Turn the stretch of the records from the line containing "scientific name: Botrychium lunaria" through the line containing "common name: snyltende rørhat" into a numbered list, both of those lines included. Leave out blank lines and anything outside that stretch.

── GIVEN INFORMATION

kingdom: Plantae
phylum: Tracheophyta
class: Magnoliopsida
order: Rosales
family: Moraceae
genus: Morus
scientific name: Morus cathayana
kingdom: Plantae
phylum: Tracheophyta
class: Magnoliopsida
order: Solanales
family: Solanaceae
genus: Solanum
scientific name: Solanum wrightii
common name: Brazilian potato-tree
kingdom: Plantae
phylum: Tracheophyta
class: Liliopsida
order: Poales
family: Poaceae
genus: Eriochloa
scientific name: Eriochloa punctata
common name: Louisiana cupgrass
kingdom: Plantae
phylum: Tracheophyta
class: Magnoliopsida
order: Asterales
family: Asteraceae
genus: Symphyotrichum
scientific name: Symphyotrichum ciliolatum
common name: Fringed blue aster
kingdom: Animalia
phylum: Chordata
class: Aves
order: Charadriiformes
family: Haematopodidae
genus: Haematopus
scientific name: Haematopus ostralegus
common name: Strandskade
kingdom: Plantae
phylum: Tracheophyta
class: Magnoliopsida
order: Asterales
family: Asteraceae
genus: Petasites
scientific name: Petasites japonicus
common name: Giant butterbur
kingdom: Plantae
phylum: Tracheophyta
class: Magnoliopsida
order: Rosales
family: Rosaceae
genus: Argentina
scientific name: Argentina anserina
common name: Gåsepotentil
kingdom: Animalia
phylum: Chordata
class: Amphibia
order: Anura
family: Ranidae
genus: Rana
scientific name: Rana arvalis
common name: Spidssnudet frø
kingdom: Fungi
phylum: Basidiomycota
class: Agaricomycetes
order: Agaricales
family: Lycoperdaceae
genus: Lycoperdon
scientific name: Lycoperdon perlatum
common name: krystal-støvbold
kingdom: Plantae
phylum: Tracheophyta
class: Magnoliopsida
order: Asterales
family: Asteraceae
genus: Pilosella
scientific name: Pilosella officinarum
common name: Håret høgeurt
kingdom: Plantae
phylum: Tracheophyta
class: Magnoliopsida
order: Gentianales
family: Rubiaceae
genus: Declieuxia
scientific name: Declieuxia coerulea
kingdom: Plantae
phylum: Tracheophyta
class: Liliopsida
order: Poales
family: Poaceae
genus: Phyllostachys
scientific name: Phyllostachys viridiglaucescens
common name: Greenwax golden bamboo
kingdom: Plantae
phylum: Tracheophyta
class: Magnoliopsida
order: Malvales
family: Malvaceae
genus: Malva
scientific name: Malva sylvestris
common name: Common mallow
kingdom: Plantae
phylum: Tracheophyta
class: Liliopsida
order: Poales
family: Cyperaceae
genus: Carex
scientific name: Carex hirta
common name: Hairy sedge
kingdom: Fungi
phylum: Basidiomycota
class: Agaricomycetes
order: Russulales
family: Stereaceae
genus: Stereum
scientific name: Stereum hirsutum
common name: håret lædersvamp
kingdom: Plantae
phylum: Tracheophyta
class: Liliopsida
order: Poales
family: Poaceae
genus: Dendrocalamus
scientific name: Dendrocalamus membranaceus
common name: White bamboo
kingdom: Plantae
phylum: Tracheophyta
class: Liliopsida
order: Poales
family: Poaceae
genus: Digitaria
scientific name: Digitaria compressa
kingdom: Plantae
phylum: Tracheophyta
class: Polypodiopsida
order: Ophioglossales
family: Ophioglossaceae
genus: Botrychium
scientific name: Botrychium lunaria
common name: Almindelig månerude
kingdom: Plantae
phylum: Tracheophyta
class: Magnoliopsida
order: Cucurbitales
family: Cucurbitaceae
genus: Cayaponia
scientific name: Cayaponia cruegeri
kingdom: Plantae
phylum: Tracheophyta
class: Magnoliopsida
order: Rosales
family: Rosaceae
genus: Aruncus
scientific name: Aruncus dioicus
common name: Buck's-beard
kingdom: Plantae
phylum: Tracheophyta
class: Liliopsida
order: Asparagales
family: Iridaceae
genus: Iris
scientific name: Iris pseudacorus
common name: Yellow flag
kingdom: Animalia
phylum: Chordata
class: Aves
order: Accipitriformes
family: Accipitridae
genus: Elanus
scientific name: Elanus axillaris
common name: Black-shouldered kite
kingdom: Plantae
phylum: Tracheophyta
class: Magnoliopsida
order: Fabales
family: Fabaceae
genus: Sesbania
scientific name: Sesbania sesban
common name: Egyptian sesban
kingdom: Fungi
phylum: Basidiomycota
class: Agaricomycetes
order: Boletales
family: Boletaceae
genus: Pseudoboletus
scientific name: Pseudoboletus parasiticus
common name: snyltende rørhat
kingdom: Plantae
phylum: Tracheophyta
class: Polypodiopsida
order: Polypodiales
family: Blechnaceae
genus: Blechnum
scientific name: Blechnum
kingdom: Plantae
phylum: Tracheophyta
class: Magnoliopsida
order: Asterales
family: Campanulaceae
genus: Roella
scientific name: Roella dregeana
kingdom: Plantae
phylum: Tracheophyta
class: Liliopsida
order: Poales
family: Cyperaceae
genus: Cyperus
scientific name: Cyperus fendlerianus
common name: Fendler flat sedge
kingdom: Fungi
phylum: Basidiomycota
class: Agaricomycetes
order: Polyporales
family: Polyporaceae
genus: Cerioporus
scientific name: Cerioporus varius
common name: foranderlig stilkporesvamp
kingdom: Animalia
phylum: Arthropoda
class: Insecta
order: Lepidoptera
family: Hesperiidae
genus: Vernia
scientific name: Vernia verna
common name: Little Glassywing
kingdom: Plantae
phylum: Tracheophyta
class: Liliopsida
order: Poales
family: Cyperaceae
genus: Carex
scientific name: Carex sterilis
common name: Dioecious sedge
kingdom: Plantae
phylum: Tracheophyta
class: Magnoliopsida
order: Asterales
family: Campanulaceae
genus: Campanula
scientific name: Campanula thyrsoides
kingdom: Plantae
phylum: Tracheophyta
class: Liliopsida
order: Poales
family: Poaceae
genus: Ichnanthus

────

== EXPECTED ANSWER ==
1. scientific name: Botrychium lunaria
2. common name: Almindelig månerude
3. kingdom: Plantae
4. phylum: Tracheophyta
5. class: Magnoliopsida
6. order: Cucurbitales
7. family: Cucurbitaceae
8. genus: Cayaponia
9. scientific name: Cayaponia cruegeri
10. kingdom: Plantae
11. phylum: Tracheophyta
12. class: Magnoliopsida
13. order: Rosales
14. family: Rosaceae
15. genus: Aruncus
16. scientific name: Aruncus dioicus
17. common name: Buck's-beard
18. kingdom: Plantae
19. phylum: Tracheophyta
20. class: Liliopsida
21. order: Asparagales
22. family: Iridaceae
23. genus: Iris
24. scientific name: Iris pseudacorus
25. common name: Yellow flag
26. kingdom: Animalia
27. phylum: Chordata
28. class: Aves
29. order: Accipitriformes
30. family: Accipitridae
31. genus: Elanus
32. scientific name: Elanus axillaris
33. common name: Black-shouldered kite
34. kingdom: Plantae
35. phylum: Tracheophyta
36. class: Magnoliopsida
37. order: Fabales
38. family: Fabaceae
39. genus: Sesbania
40. scientific name: Sesbania sesban
41. common name: Egyptian sesban
42. kingdom: Fungi
43. phylum: Basidiomycota
44. class: Agaricomycetes
45. order: Boletales
46. family: Boletaceae
47. genus: Pseudoboletus
48. scientific name: Pseudoboletus parasiticus
49. common name: snyltende rørhat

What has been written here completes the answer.